- YOUR INSTRUCTIONS: Pictures appear among the records below and must be omitted. Repeat exactly the lines from the line with "index dip: (718, 841)" to the line with "thumb cmc: (181, 124)", both included.

[[ SUPPLIED MATERIAL open ]]

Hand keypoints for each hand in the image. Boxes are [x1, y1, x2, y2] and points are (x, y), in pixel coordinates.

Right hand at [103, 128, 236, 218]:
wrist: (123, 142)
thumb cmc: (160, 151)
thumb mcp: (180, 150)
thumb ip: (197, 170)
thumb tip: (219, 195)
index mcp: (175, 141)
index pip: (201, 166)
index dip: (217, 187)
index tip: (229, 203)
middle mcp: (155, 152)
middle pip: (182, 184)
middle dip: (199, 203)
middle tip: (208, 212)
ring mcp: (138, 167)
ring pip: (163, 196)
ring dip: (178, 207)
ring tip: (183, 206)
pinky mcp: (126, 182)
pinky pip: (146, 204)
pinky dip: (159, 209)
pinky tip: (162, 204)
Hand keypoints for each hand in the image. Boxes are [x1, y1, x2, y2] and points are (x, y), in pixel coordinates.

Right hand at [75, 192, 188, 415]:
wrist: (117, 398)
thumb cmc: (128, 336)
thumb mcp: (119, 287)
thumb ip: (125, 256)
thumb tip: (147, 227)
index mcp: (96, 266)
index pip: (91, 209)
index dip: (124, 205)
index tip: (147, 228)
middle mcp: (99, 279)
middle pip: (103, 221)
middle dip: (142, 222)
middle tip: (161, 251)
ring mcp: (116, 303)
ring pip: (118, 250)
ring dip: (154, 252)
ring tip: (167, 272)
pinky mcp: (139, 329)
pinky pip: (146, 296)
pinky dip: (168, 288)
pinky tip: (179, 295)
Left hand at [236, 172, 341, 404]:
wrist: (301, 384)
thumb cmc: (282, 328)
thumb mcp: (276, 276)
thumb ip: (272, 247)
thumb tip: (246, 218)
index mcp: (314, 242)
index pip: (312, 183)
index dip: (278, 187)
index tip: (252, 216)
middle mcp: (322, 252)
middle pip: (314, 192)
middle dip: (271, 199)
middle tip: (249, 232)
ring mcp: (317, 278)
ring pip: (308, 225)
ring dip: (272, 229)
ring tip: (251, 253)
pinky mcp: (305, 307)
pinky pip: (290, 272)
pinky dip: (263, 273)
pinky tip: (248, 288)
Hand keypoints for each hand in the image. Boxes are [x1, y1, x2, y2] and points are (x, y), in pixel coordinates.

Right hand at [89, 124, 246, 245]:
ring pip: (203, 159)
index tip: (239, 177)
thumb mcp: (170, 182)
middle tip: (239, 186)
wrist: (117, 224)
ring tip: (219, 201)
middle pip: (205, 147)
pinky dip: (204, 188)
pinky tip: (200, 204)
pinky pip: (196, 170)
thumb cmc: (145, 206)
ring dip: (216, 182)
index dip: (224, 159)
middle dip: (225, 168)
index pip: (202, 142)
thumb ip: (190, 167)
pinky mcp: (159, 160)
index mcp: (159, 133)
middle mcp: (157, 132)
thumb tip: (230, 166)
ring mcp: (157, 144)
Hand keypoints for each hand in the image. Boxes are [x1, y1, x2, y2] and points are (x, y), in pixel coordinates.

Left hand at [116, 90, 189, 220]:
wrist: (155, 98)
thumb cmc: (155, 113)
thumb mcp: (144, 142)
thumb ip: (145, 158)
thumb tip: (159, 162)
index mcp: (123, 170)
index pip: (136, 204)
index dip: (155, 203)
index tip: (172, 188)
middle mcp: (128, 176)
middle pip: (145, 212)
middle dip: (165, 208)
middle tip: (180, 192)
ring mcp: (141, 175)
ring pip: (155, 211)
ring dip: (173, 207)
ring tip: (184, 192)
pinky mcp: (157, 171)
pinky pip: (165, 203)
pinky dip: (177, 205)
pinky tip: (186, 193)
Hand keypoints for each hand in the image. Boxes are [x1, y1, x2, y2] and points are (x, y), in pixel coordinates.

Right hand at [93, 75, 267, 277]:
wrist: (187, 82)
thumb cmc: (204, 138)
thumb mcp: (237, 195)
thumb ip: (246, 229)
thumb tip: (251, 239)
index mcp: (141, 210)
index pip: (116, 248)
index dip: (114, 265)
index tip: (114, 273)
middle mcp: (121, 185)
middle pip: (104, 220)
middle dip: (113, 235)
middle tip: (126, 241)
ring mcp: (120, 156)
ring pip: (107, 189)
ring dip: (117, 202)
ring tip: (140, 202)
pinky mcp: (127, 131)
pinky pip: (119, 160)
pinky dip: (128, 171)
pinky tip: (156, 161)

[[ SUPPLIED MATERIAL closed ]]
[[ SUPPLIED MATERIAL open ]]

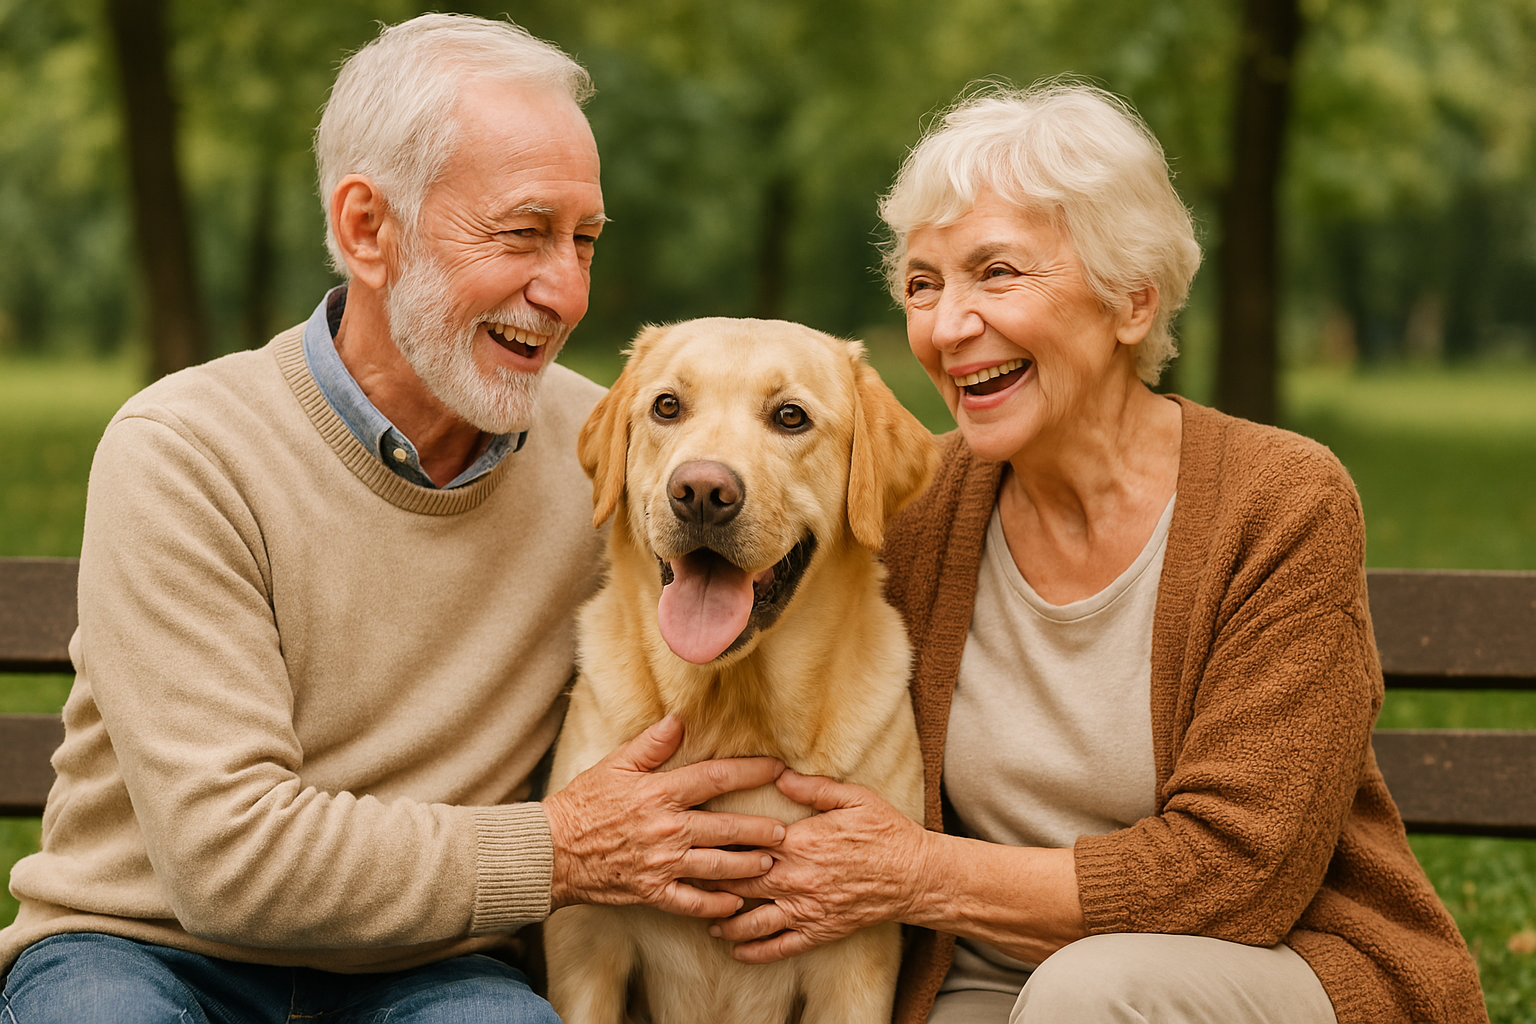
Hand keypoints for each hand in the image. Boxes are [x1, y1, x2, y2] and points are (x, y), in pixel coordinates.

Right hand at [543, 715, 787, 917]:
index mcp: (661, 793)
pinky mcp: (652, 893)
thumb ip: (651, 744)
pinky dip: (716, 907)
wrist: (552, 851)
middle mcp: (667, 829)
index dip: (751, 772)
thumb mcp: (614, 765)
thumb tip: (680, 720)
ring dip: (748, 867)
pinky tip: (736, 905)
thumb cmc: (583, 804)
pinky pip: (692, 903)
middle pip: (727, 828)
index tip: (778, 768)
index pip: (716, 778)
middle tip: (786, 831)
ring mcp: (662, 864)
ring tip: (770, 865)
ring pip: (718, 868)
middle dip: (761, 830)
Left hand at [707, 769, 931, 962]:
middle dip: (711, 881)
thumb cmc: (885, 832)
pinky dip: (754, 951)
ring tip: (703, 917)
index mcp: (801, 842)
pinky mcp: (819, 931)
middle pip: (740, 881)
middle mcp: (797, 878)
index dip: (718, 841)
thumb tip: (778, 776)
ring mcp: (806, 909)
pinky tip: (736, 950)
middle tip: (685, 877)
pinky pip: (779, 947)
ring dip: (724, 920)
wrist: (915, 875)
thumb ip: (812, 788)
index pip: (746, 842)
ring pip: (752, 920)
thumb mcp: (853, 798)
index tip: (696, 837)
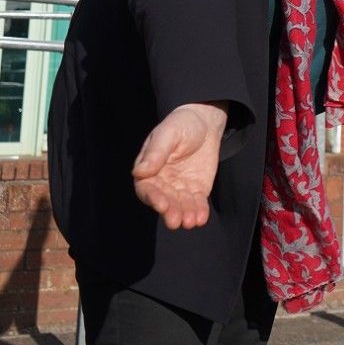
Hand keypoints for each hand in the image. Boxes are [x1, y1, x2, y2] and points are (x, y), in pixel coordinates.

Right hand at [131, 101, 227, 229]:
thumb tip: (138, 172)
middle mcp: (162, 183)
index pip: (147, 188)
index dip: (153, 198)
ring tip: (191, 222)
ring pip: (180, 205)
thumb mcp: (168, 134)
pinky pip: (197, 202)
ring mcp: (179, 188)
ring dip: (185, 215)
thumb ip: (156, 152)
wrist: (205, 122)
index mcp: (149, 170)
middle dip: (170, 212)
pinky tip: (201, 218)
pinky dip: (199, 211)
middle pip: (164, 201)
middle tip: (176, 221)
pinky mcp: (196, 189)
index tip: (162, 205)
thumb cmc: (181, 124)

[[ SUPPLIED MATERIAL closed ]]

- WRITTEN SOLUTION:
index dip: (718, 841)
thumb tip: (778, 776)
ring mcp: (806, 909)
pinky tip: (736, 950)
middle tip: (685, 877)
pinky pip: (779, 947)
ring dip: (724, 920)
wrist: (915, 875)
thumb ip: (812, 788)
index pip: (746, 842)
ring pip: (752, 920)
thumb mcp: (853, 798)
index tip: (696, 837)
Hand keypoints for each hand in the image. Boxes are [x1, y1, x2, y2] and points are (x, y), in pixel coordinates.

Right hand at [131, 101, 227, 229]:
thumb tip: (138, 172)
middle mcp: (162, 183)
index pip: (147, 188)
index dip: (153, 198)
ring tip: (191, 222)
ring pip: (180, 205)
thumb mcp: (168, 134)
pinky pip: (197, 202)
ring mcp: (179, 188)
ring dip: (185, 215)
thumb ip: (156, 152)
wrist: (205, 122)
index mcp: (149, 170)
middle dip: (170, 212)
pinky tip: (201, 218)
pinky dip: (199, 211)
middle pip: (164, 201)
middle tip: (176, 221)
pinky mcp: (196, 189)
index tip: (162, 205)
thumb cmc: (181, 124)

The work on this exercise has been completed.